(DATA EXCERPTS)

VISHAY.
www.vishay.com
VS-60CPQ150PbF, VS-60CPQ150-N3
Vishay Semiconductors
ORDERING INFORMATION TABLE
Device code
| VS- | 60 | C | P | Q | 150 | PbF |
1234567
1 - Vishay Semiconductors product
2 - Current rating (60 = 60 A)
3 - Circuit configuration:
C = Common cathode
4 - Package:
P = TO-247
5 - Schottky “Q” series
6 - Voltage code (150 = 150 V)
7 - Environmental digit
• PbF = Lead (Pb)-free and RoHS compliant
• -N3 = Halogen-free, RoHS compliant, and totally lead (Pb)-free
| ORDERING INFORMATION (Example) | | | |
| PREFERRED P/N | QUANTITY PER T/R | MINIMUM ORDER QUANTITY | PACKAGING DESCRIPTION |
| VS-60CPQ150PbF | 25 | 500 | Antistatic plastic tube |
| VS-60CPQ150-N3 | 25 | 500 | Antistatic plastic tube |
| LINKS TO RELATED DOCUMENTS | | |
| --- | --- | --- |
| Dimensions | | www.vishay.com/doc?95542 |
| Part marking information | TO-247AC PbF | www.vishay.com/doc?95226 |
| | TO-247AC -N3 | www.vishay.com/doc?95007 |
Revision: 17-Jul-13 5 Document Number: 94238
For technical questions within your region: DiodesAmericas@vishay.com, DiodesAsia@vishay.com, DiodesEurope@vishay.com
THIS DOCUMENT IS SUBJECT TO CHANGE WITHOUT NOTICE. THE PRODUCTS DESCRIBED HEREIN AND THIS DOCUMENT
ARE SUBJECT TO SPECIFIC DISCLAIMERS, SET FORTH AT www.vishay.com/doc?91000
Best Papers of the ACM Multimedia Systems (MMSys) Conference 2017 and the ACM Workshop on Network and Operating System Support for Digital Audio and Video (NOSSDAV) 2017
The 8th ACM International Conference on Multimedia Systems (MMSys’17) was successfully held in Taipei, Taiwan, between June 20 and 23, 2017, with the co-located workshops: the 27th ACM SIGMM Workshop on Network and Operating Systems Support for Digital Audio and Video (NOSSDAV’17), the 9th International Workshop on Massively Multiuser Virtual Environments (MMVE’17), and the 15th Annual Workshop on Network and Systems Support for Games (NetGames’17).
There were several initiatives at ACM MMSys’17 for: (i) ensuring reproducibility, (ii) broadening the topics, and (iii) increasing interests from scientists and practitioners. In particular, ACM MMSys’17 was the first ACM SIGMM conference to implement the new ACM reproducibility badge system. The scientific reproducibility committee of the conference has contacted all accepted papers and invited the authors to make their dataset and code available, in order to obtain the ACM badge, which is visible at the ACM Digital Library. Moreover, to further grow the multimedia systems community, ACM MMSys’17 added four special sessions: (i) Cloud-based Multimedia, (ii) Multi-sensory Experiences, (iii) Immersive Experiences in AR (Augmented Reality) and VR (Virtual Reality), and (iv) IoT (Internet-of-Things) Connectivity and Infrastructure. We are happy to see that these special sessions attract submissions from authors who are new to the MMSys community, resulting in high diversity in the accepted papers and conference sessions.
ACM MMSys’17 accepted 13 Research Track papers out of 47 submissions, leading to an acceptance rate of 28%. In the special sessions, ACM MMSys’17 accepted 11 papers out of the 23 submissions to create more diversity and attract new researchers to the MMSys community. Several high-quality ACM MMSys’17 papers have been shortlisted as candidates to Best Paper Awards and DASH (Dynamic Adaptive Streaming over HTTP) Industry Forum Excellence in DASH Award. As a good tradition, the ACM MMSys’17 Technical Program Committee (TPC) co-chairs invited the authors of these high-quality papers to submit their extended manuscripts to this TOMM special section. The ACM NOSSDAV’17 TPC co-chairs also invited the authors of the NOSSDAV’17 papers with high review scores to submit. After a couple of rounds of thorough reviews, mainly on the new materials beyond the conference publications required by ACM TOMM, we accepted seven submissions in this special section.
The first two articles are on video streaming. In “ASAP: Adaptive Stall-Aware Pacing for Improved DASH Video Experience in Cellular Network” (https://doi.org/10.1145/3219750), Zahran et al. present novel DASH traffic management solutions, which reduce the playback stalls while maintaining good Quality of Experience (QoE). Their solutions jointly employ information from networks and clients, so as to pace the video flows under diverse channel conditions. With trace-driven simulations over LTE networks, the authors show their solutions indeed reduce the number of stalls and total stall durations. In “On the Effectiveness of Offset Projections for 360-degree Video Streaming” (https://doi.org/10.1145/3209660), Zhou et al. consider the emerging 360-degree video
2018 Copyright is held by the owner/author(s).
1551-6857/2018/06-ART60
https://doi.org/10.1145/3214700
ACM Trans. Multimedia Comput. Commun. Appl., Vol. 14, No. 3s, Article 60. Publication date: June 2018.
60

(End DATA EXCERPTS)

**EXERCISE GOAL:**
Line by line, copy the data above exactly as it reads.

**RESULT FOR THIS EXERCISE:**
VISHAY.
www.vishay.com
VS-60CPQ150PbF, VS-60CPQ150-N3
Vishay Semiconductors
ORDERING INFORMATION TABLE
Device code
| VS- | 60 | C | P | Q | 150 | PbF |
1234567
1 - Vishay Semiconductors product
2 - Current rating (60 = 60 A)
3 - Circuit configuration:
C = Common cathode
4 - Package:
P = TO-247
5 - Schottky “Q” series
6 - Voltage code (150 = 150 V)
7 - Environmental digit
• PbF = Lead (Pb)-free and RoHS compliant
• -N3 = Halogen-free, RoHS compliant, and totally lead (Pb)-free
| ORDERING INFORMATION (Example) | | | |
| PREFERRED P/N | QUANTITY PER T/R | MINIMUM ORDER QUANTITY | PACKAGING DESCRIPTION |
| VS-60CPQ150PbF | 25 | 500 | Antistatic plastic tube |
| VS-60CPQ150-N3 | 25 | 500 | Antistatic plastic tube |
| LINKS TO RELATED DOCUMENTS | | |
| --- | --- | --- |
| Dimensions | | www.vishay.com/doc?95542 |
| Part marking information | TO-247AC PbF | www.vishay.com/doc?95226 |
| | TO-247AC -N3 | www.vishay.com/doc?95007 |
Revision: 17-Jul-13 5 Document Number: 94238
For technical questions within your region: DiodesAmericas@vishay.com, DiodesAsia@vishay.com, DiodesEurope@vishay.com
THIS DOCUMENT IS SUBJECT TO CHANGE WITHOUT NOTICE. THE PRODUCTS DESCRIBED HEREIN AND THIS DOCUMENT
ARE SUBJECT TO SPECIFIC DISCLAIMERS, SET FORTH AT www.vishay.com/doc?91000
Best Papers of the ACM Multimedia Systems (MMSys) Conference 2017 and the ACM Workshop on Network and Operating System Support for Digital Audio and Video (NOSSDAV) 2017
The 8th ACM International Conference on Multimedia Systems (MMSys’17) was successfully held in Taipei, Taiwan, between June 20 and 23, 2017, with the co-located workshops: the 27th ACM SIGMM Workshop on Network and Operating Systems Support for Digital Audio and Video (NOSSDAV’17), the 9th International Workshop on Massively Multiuser Virtual Environments (MMVE’17), and the 15th Annual Workshop on Network and Systems Support for Games (NetGames’17).
There were several initiatives at ACM MMSys’17 for: (i) ensuring reproducibility, (ii) broadening the topics, and (iii) increasing interests from scientists and practitioners. In particular, ACM MMSys’17 was the first ACM SIGMM conference to implement the new ACM reproducibility badge system. The scientific reproducibility committee of the conference has contacted all accepted papers and invited the authors to make their dataset and code available, in order to obtain the ACM badge, which is visible at the ACM Digital Library. Moreover, to further grow the multimedia systems community, ACM MMSys’17 added four special sessions: (i) Cloud-based Multimedia, (ii) Multi-sensory Experiences, (iii) Immersive Experiences in AR (Augmented Reality) and VR (Virtual Reality), and (iv) IoT (Internet-of-Things) Connectivity and Infrastructure. We are happy to see that these special sessions attract submissions from authors who are new to the MMSys community, resulting in high diversity in the accepted papers and conference sessions.
ACM MMSys’17 accepted 13 Research Track papers out of 47 submissions, leading to an acceptance rate of 28%. In the special sessions, ACM MMSys’17 accepted 11 papers out of the 23 submissions to create more diversity and attract new researchers to the MMSys community. Several high-quality ACM MMSys’17 papers have been shortlisted as candidates to Best Paper Awards and DASH (Dynamic Adaptive Streaming over HTTP) Industry Forum Excellence in DASH Award. As a good tradition, the ACM MMSys’17 Technical Program Committee (TPC) co-chairs invited the authors of these high-quality papers to submit their extended manuscripts to this TOMM special section. The ACM NOSSDAV’17 TPC co-chairs also invited the authors of the NOSSDAV’17 papers with high review scores to submit. After a couple of rounds of thorough reviews, mainly on the new materials beyond the conference publications required by ACM TOMM, we accepted seven submissions in this special section.
The first two articles are on video streaming. In “ASAP: Adaptive Stall-Aware Pacing for Improved DASH Video Experience in Cellular Network” (https://doi.org/10.1145/3219750), Zahran et al. present novel DASH traffic management solutions, which reduce the playback stalls while maintaining good Quality of Experience (QoE). Their solutions jointly employ information from networks and clients, so as to pace the video flows under diverse channel conditions. With trace-driven simulations over LTE networks, the authors show their solutions indeed reduce the number of stalls and total stall durations. In “On the Effectiveness of Offset Projections for 360-degree Video Streaming” (https://doi.org/10.1145/3209660), Zhou et al. consider the emerging 360-degree video
2018 Copyright is held by the owner/author(s).
1551-6857/2018/06-ART60
https://doi.org/10.1145/3214700
ACM Trans. Multimedia Comput. Commun. Appl., Vol. 14, No. 3s, Article 60. Publication date: June 2018.
60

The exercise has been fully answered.